Tiny-ImageNet + PreActResNet18¶
| Method | Clean Acc | PGD10 | PGD50 |
|---|---|---|---|
| PGD-AT (best) | 33.99 | 15.35 | 15.16 |
| FGSM-MEP (best) | 31.70 | 16.81 | 16.69 |
| FGSM-PCO (best) | 34.96 | 18.17 | 17.99 |
Ablation Study (CIFAR-10 + ResNet18)¶
- Fusion only (no adaptation, no regularization): PGD10 = 39.91%, overfitting occurs
- Fusion + Regularization loss: PGD10 = 54.27%, significant improvement
- Fusion + Adaptation: PGD10 = 50.67%
- All components: PGD10 = 56.12%, all three components are indispensable
Highlights & Insights¶
- From a bi-level optimization perspective, clearly explains the essence of catastrophic overfitting—a chain reaction caused by the collapse of inner-level optimization.
- Exquisitely designed adaptive fusion mechanism: Utilizes the model's own classification confidence as a signal, requiring no additional hyperparameter tuning.
- The first FAT method with correction capability: It can not only prevent overfitting but also recover training after overfitting has occurred.
- Complete avoidance of overfitting in 10/10 runs under the widely recognized difficult setting of WideResNet34-10 + CIFAR-100.
- Takes only 3 minutes more training time than FGSM-MEP, but saves 1/3 of GPU memory.
Limitations & Future Work¶
- Training overhead is still higher than the simplest FAT: Requires storing the previous-epoch adversarial examples and performing an additional forward pass, making it about 50% slower than FGSM-RS.
- Amplification factor \(\gamma\) is fixed at 2: Dynamic adjustment strategies have not been explored; different datasets/models might require different configurations.
- Does not surpass TRADES on AA (AutoAttack) metrics: Robustness under the strongest attacks still has a gap (48.04% vs 49.47%).
- Only validated under \(l_\infty\) norm constraint: The applicability to other norm constraints like \(l_2\) has not been discussed.
- Limited dataset scale: The largest validated dataset is Tiny-ImageNet (64×64); it has not been tested on full-scale ImageNet.
Related Work & Insights¶
| Method | Core Strategy | Can Prevent Overfitting? | Can Correct Overfitting? | Extra Overhead |
|---|---|---|---|---|
| FGSM-RS | Random initialization + Large step size | Partially | No | None |
| FGSM-GA | Gradient alignment regularization | Partially | No | Medium |
| FGSM-MEP | Momentum perturbation initialization | Mostly | No | High GPU Memory |
| FGSM-PCO | Adaptive fusion + Regularization | Completely | Yes | Low GPU Memory |
Key difference from FGSM-MEP: MEP initializes perturbations by accumulating gradient momentum, reducing the risk of inner optimization failure but without the ability to correct it; PCO directly involves historical samples in training through fusion, automatically increasing the proportion of historical samples to correct the direction when an overfitting trend emerges.
Inspirations & Connections¶
- Adaptive fusion concept can be extended to other training scenarios prone to collapse (e.g., GAN training, policy collapse in reinforcement learning).
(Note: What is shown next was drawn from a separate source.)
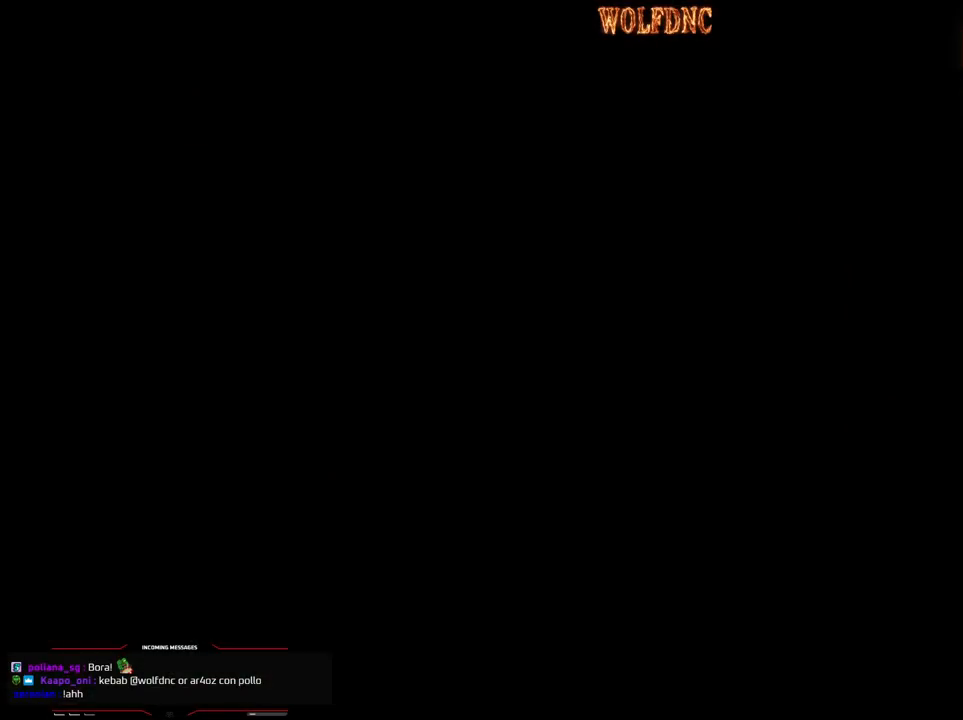
{"buttons": ["DPAD_DOWN"], "events": [[217, "DPAD_DOWN", "down"], [267, "DPAD_DOWN", "up"], [350, "DPAD_DOWN", "down"], [450, "DPAD_DOWN", "up"], [500, "DPAD_DOWN", "down"]]}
- Utilizing the model's own confidence as a monitoring signal for training status is a lightweight and universal diagnostic mechanism.
- The idea of reusing historical samples shares similarities with experience replay; future work can explore introducing richer historical information in adversarial training.
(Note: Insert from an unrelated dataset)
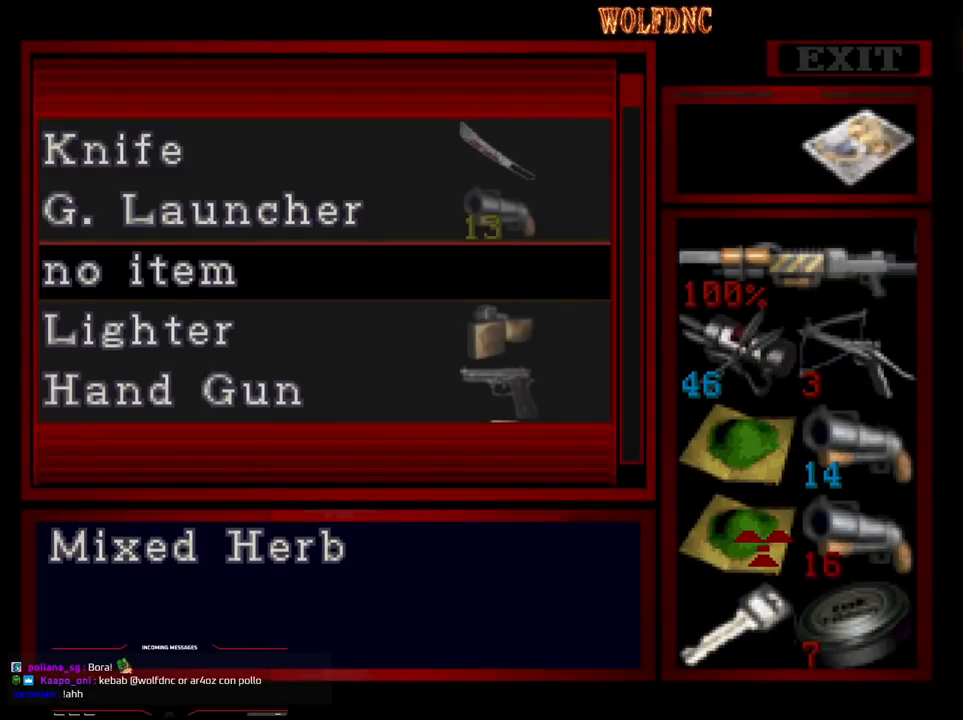
{"buttons": [], "events": [[133, "DPAD_DOWN", "up"], [183, "DPAD_RIGHT", "down"], [283, "DPAD_RIGHT", "up"], [317, "CROSS", "down"], [467, "CROSS", "up"]]}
- The regularization term requires "consistency of predictions before and after fusion", which is connected to consistency regularization in knowledge distillation.
Rating¶
- Novelty: ⭐⭐⭐⭐ — The analysis from the bi-level optimization perspective is profound, and the adaptive fusion mechanism is simple and effective.
- Experimental Thoroughness: ⭐⭐⭐⭐ — Three datasets and three models, including ablation study, sensitivity analysis, and correction capability validation.
- Writing Quality: ⭐⭐⭐⭐ — Clear motivation of the problem, complete derivation of the method.
- Value: ⭐⭐⭐⭐ — A practical improvement in the FAT field, resolving the long-standing problem of catastrophic overfitting.